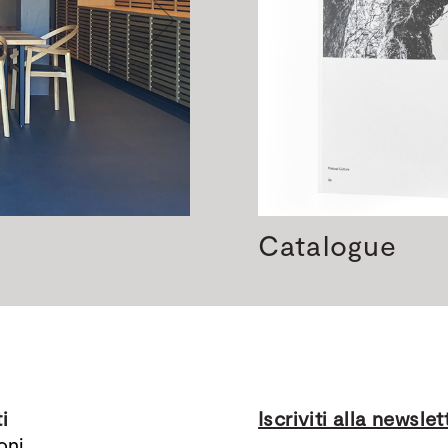
Catalogue
i
Iscriviti alla newsle
oni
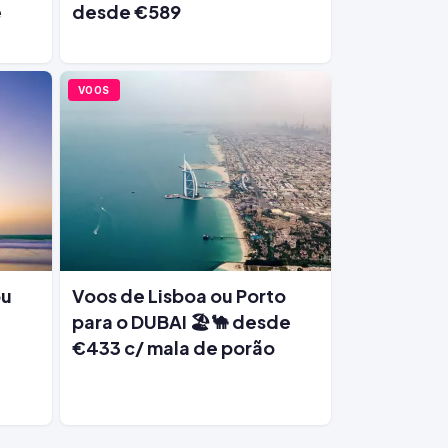
e
desde €589
VOOS
ou
Voos de Lisboa ou Porto
para o DUBAI 🏖️🐪 desde
€433 c/ mala de porão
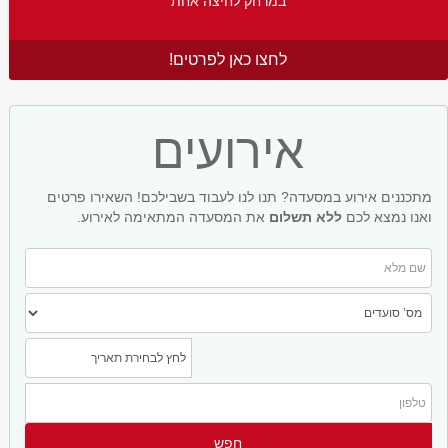
במרחק לחיצה אחת
לחצו כאן לפרטים!
אירועים
מתכננים אירוע במסעדה? תנו לנו לעבוד בשבילכם! השאירו פרטים
ואנו נמצא לכם
ללא תשלום
את המסעדה המתאימה לאירוע.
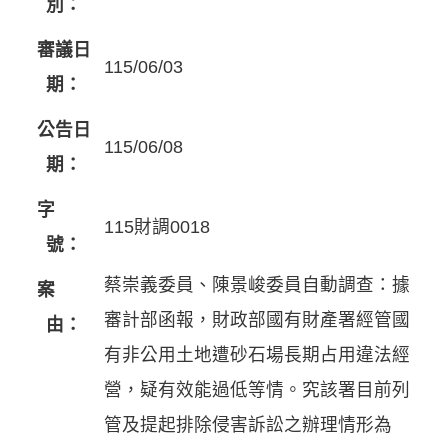
別：
審議日
115/06/03
期：
公告日
115/06/08
期：
字
115財調0018
號：
蔡崇義委員、陳景峻委員自動調查：據
案
審計部函報，財政部國有財產署經管國
由：
有非公用土地遭砂石場長期占用違法經
營，疑有效能過低等情。究該署目前列
管及提起排除侵害訴訟之辦理情形為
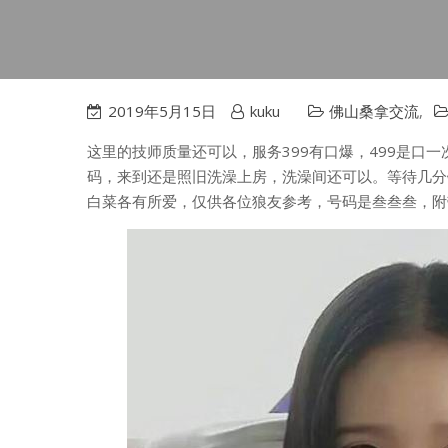
2019年5月15日
kuku
佛山桑拿交流
,
这里的技师质量还可以，服务399有口爆，499是口一
码，来到还是照旧洗澡上房，洗澡间还可以。等待几分钟
白菜各有所爱，仅供各位狼友参考，号码是叁叁叁，附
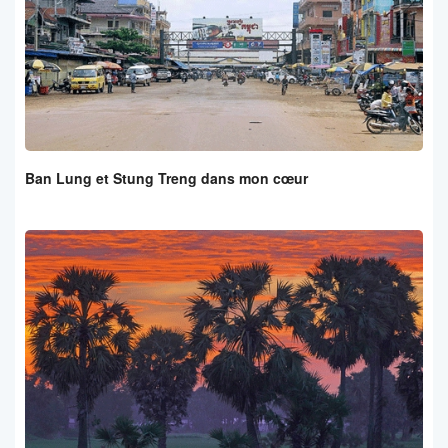
Ban Lung et Stung Treng dans mon cœur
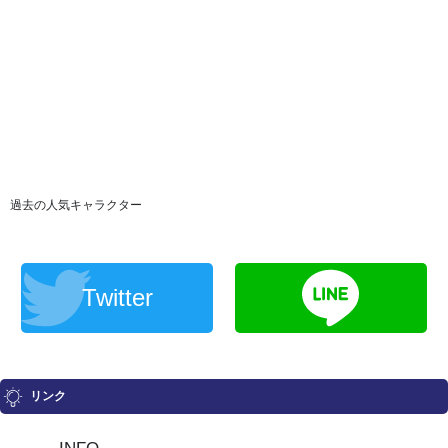
過去の人気キャラクター
Twitter
リンク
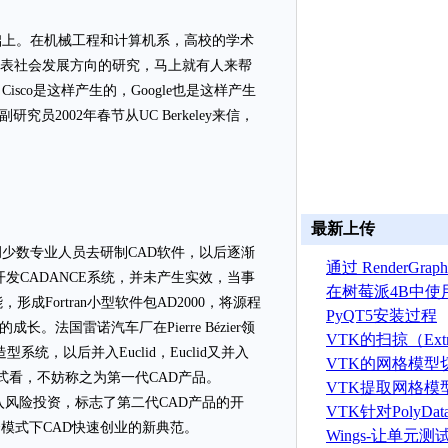
上。在机械工程和计算机系，高校的学术
代表社会发展方向的研究，马上就有人来帮
co是这样产生的，Google也是这样产生
2002年春节从UC Berkeley来信，
最新上传
数专业人员去研制CAD软件，以后逐渐
通过 RenderGr
开发CADANCE系统，并未产生实效，当事
建 ASTRYN 
在树莓派4B中使
形成Fortran小型软件包AD2000，将源程
OpenGL ES程序
PyQT5安装过程
的成长。法国雷诺汽车厂在Pierre Bézier领
VTK的扫掠（Extr
型系统，以后并入Euclid，Euclid又并入
算法
VTK的网格模型
模式看，不妨称之为第一代CAD产品。
VTK提取网格模
引入风险投资，标志了第二代CAD产品的开
据算法
VTK针对PolyD
险投资模式下CAD快速创业的新典范。
线运算
Wings-让单元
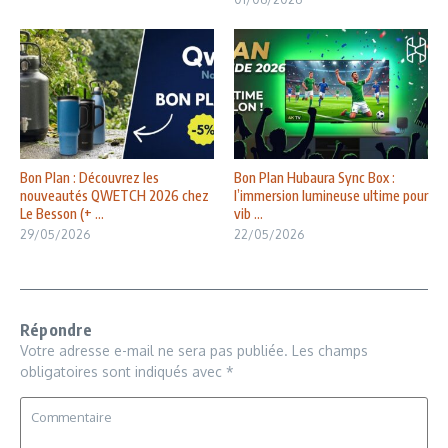
Bon Plan : Découvrez les
Bon Plan Hubaura Sync Box :
nouveautés QWETCH 2026 chez
l’immersion lumineuse ultime pour
Le Besson (+ ...
vib ...
29/05/2026
22/05/2026
Répondre
Votre adresse e-mail ne sera pas publiée.
Les champs
obligatoires sont indiqués avec
*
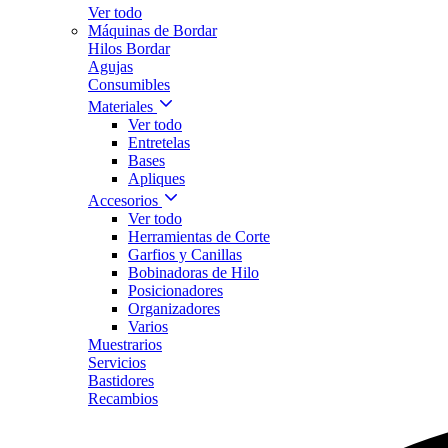
Ver todo
Máquinas de Bordar
Hilos Bordar
Agujas
Consumibles
Materiales
Ver todo
Entretelas
Bases
Apliques
Accesorios
Ver todo
Herramientas de Corte
Garfios y Canillas
Bobinadoras de Hilo
Posicionadores
Organizadores
Varios
Muestrarios
Servicios
Bastidores
Recambios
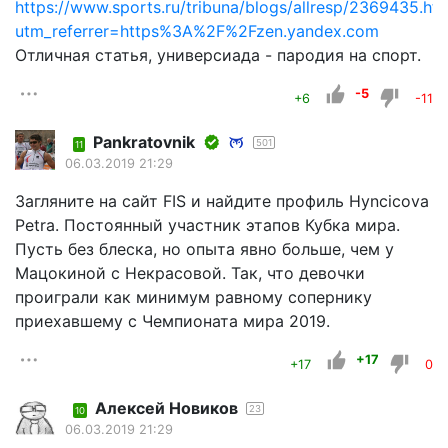
https://www.sports.ru/tribuna/blogs/allresp/2369435.ht
utm_referrer=https%3A%2F%2Fzen.yandex.com
Отличная статья, универсиада - пародия на спорт.
-5
+6
-11
Pankratovnik
501
11
06.03.2019 21:29
Загляните на сайт FIS и найдите профиль Hyncicova
Petra. Постоянный участник этапов Кубка мира.
Пусть без блеска, но опыта явно больше, чем у
Мацокиной с Некрасовой. Так, что девочки
проиграли как минимум равному сопернику
приехавшему с Чемпионата мира 2019.
+17
+17
0
Алексей Новиков
23
10
06.03.2019 21:29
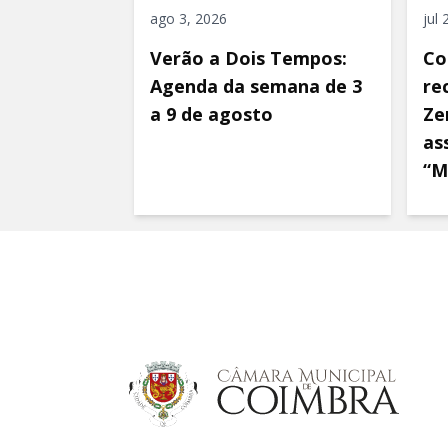
ago 3, 2026
jul
Verão a Dois Tempos:
Co
Agenda da semana de 3
re
a 9 de agosto
Ze
as
“M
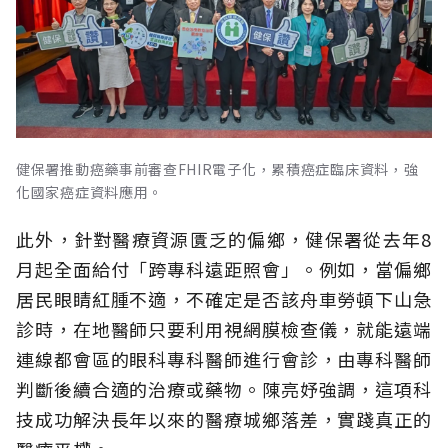
健保署推動癌藥事前審查FHIR電子化，累積癌症臨床資料，強
化國家癌症資料應用。
此外，針對醫療資源匱乏的偏鄉，健保署從去年8
月起全面給付「跨專科遠距照會」。例如，當偏鄉
居民眼睛紅腫不適，不確定是否該舟車勞頓下山急
診時，在地醫師只要利用視網膜檢查儀，就能遠端
連線都會區的眼科專科醫師進行會診，由專科醫師
判斷後續合適的治療或藥物。陳亮妤強調，這項科
技成功解決長年以來的醫療城鄉落差，實踐真正的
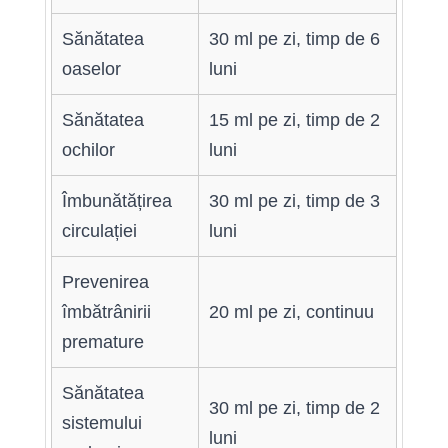
Sănătatea
30 ml pe zi, timp de 6
oaselor
luni
Sănătatea
15 ml pe zi, timp de 2
ochilor
luni
Îmbunătățirea
30 ml pe zi, timp de 3
circulației
luni
Prevenirea
îmbătrânirii
20 ml pe zi, continuu
premature
Sănătatea
30 ml pe zi, timp de 2
sistemului
luni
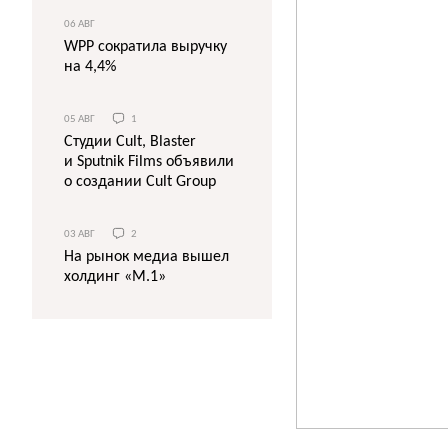
06 АВГ
WPP сократила выручку
на 4,4%
05 АВГ
1
Студии Cult, Blaster
и Sputnik Films объявили
о создании Cult Group
03 АВГ
2
На рынок медиа вышел
холдинг «М.1»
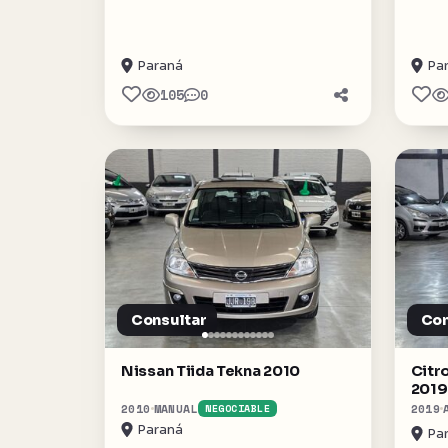
Paraná
Pa
105
0
Consultar
Con
Nissan Tiida Tekna 2010
Citr
2019
2010
MANUAL
2019
NEGOCIABLE
Paraná
Pa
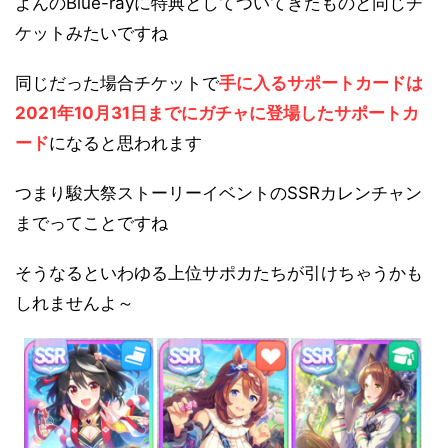
よんのBlue-rayに特典としてついてきたものと同じチ
ケットみたいですね
同じだった場合チケットで
手に入るサポートカードは
2021年10月31日までにガチャに登場したサポートカ
ード
になると思われます
つまり駿大祭ストーリーイベントのSSRカレンチャン
までってことですね
そうなるといわゆる上位サポカたちが引けちゃうかも
しれませんよ～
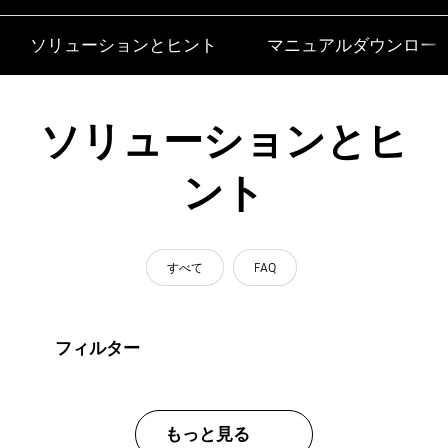
ソリューションとヒント
マニュアルダウンロー
ソリューションとヒ
ント
すべて
FAQ
フィルター
もっと見る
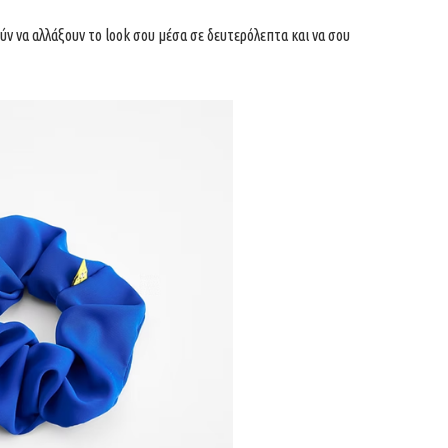
ύν να αλλάξουν το look σου μέσα σε δευτερόλεπτα και να σου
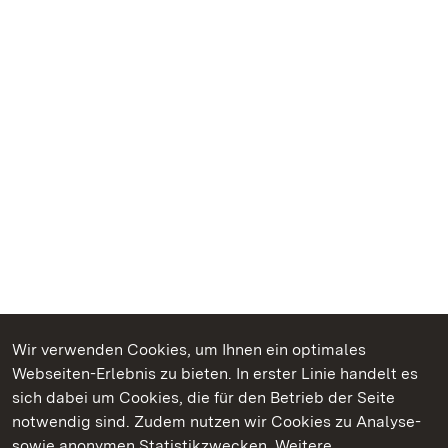
Wir verwenden Cookies, um Ihnen ein optimales
Webseiten-Erlebnis zu bieten. In erster Linie handelt es
Kommen. Staunen. Genießen.
sich dabei um Cookies, die für den Betrieb der Seite
notwendig sind. Zudem nutzen wir Cookies zu Analyse-
sowie anonymen Statistikzwecken. Weitere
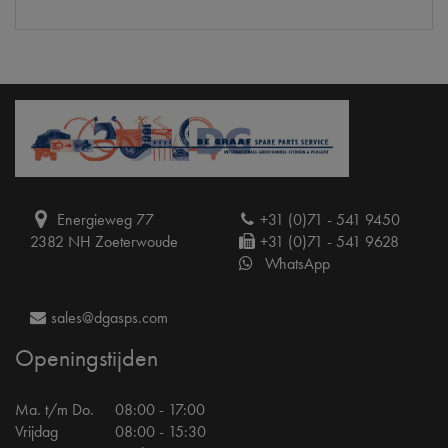
Energieweg 77
+31 (0)71 - 541 9450
2382 NH Zoeterwoude
+31 (0)71 - 541 9628
WhatsApp
sales@dgasps.com
Openingstijden
Ma. t/m Do.
08:00 - 17:00
Vrijdag
08:00 - 15:30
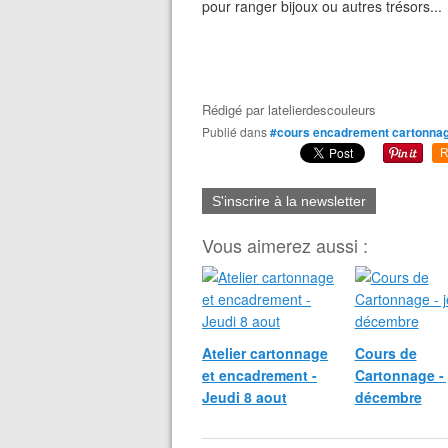
pour ranger bijoux ou autres trésors...
Rédigé par
latelierdescouleurs
Publié dans
#cours encadrement cartonna
R
S'inscrire à la newsletter
Vous aimerez aussi :
Atelier cartonnage
Cours de
et encadrement -
Cartonnage - 
Jeudi 8 aout
décembre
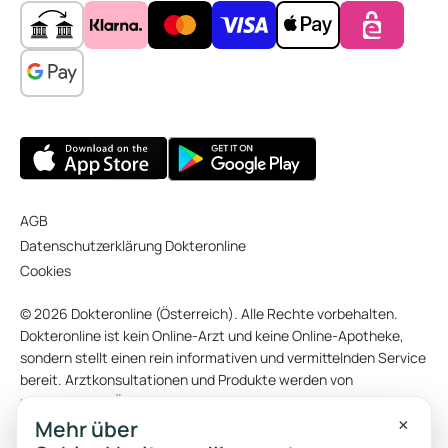
AGB
Datenschutzerklärung Dokteronline
Cookies
© 2026 Dokteronline (Österreich). Alle Rechte vorbehalten.
Dokteronline ist kein Online-Arzt und keine Online-Apotheke,
sondern stellt einen rein informativen und vermittelnden Service
bereit. Arztkonsultationen und Produkte werden von
unabhängigen Ärzten bzw. Apotheken angeboten. Einige Fotos
×
und Videos auf dieser Website wurden mithilfe von KI
Mehr über
(künstlicher Intelligenz) erstellt. Die Originaltexte dieser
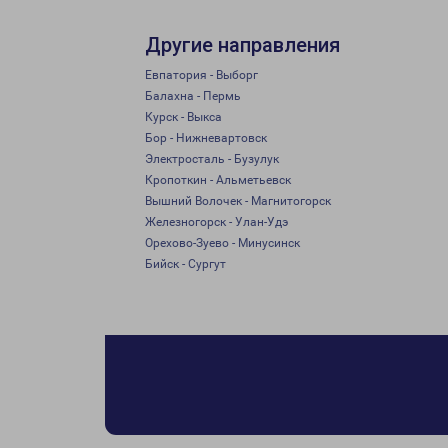
Другие направления
Евпатория - Выборг
Балахна - Пермь
Курск - Выкса
Бор - Нижневартовск
Электросталь - Бузулук
Кропоткин - Альметьевск
Вышний Волочек - Магнитогорск
Железногорск - Улан-Удэ
Орехово-Зуево - Минусинск
Бийск - Сургут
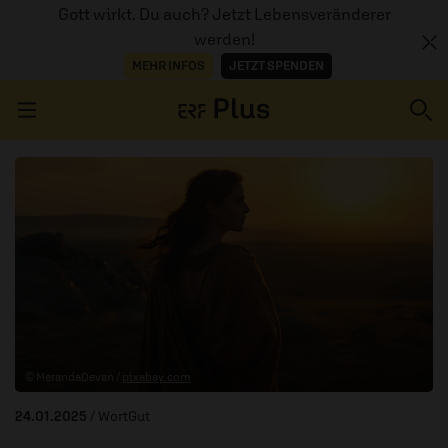
Gott wirkt. Du auch? Jetzt Lebensveränderer
werden!
MEHR INFOS
JETZT SPENDEN
Navigation überspringen
ERZÄHL MAL
AUDIOTHEK
PROGRAMM
MITMACHEN
© MerandaDevan /
pixabay.com
PODCASTS
24.01.2025
/ WortGut
ÜBER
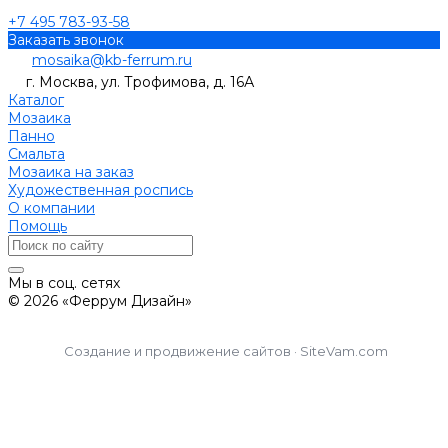
+7 495 783-93-58
Заказать звонок
mosaika@kb-ferrum.ru
г. Москва, ул. Трофимова, д. 16А
Каталог
Мозаика
Панно
Смальта
Мозаика на заказ
Художественная роспись
О компании
Помощь
Мы в соц. сетях
© 2026 «Феррум Дизайн»
Создание и продвижение сайтов · SiteVam.com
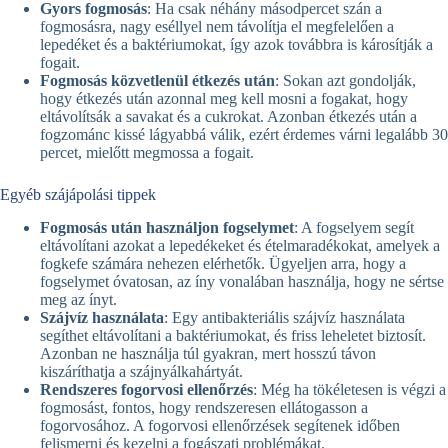
Gyors fogmosás
: Ha csak néhány másodpercet szán a
fogmosásra, nagy eséllyel nem távolítja el megfelelően a
lepedéket és a baktériumokat, így azok továbbra is károsítják a
fogait.
Fogmosás közvetlenül étkezés után
: Sokan azt gondolják,
hogy étkezés után azonnal meg kell mosni a fogakat, hogy
eltávolítsák a savakat és a cukrokat. Azonban étkezés után a
fogzománc kissé lágyabbá válik, ezért érdemes várni legalább 30
percet, mielőtt megmossa a fogait.
Egyéb szájápolási tippek
Fogmosás után használjon fogselymet
: A fogselyem segít
eltávolítani azokat a lepedékeket és ételmaradékokat, amelyek a
fogkefe számára nehezen elérhetők. Ügyeljen arra, hogy a
fogselymet óvatosan, az íny vonalában használja, hogy ne sértse
meg az ínyt.
Szájvíz használata
: Egy antibakteriális szájvíz használata
segíthet eltávolítani a baktériumokat, és friss leheletet biztosít.
Azonban ne használja túl gyakran, mert hosszú távon
kiszáríthatja a szájnyálkahártyát.
Rendszeres fogorvosi ellenőrzés
: Még ha tökéletesen is végzi a
fogmosást, fontos, hogy rendszeresen ellátogasson a
fogorvosához. A fogorvosi ellenőrzések segítenek időben
felismerni és kezelni a fogászati problémákat.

> What you have to do
Pull out every line above that contains the word "encadrement". Only matches with the same upper and lower case count.

> The answer
#cours encadrement cartonna
et encadrement -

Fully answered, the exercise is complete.